EXERCISE DESCRIPTION — Here is a block of records. Copy every line in it that includes "execute".

*** Opening ENTRIES PROVIDED ***

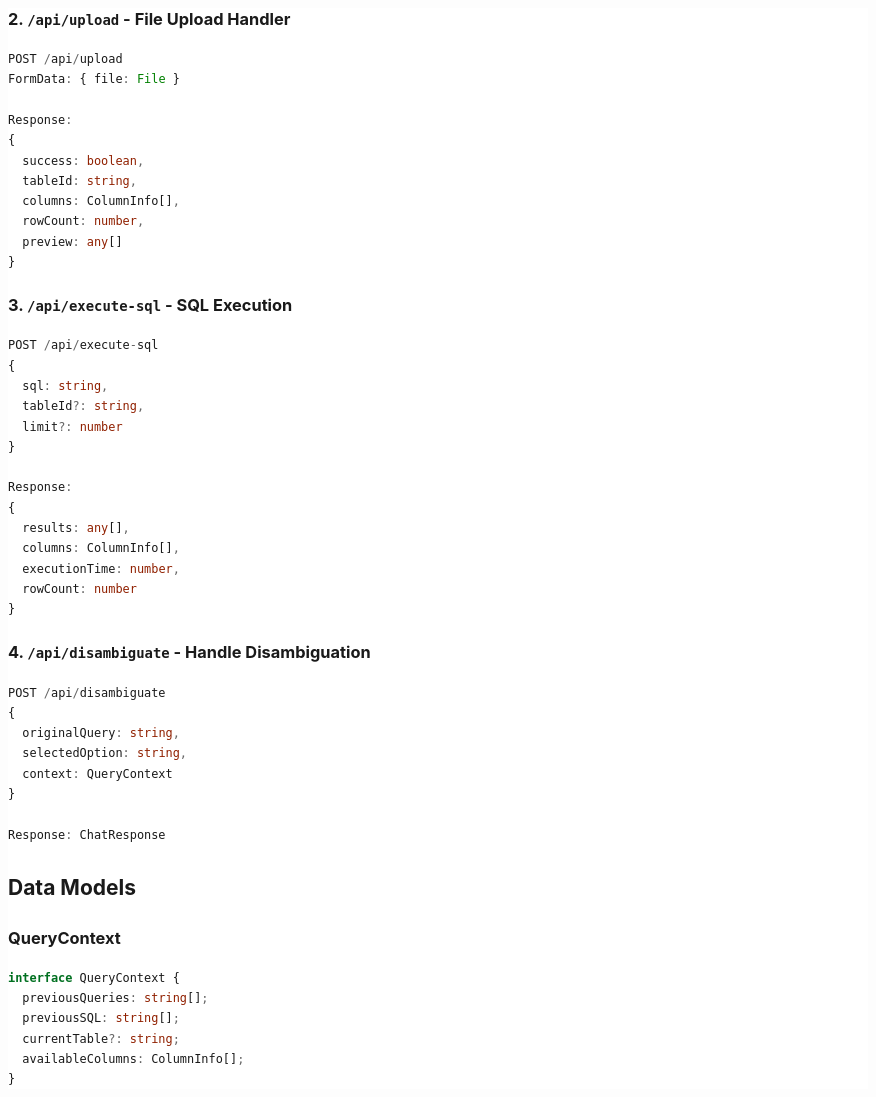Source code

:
 ```typescript
```

### 2. `/api/upload` - File Upload Handler
```typescript
POST /api/upload
FormData: { file: File }

Response:
{
  success: boolean,
  tableId: string,
  columns: ColumnInfo[],
  rowCount: number,
  preview: any[]
}
```

### 3. `/api/execute-sql` - SQL Execution
```typescript
POST /api/execute-sql
{
  sql: string,
  tableId?: string,
  limit?: number
}

Response:
{
  results: any[],
  columns: ColumnInfo[],
  executionTime: number,
  rowCount: number
}
```

### 4. `/api/disambiguate` - Handle Disambiguation
```typescript
POST /api/disambiguate
{
  originalQuery: string,
  selectedOption: string,
  context: QueryContext
}

Response: ChatResponse
```

## Data Models

### QueryContext
```typescript
interface QueryContext {
  previousQueries: string[];
  previousSQL: string[];
  currentTable?: string;
  availableColumns: ColumnInfo[];
}
```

*** Closing ENTRIES PROVIDED ***

ANSWER FOR THE TASK —
### 3. `/api/execute-sql` - SQL Execution
POST /api/execute-sql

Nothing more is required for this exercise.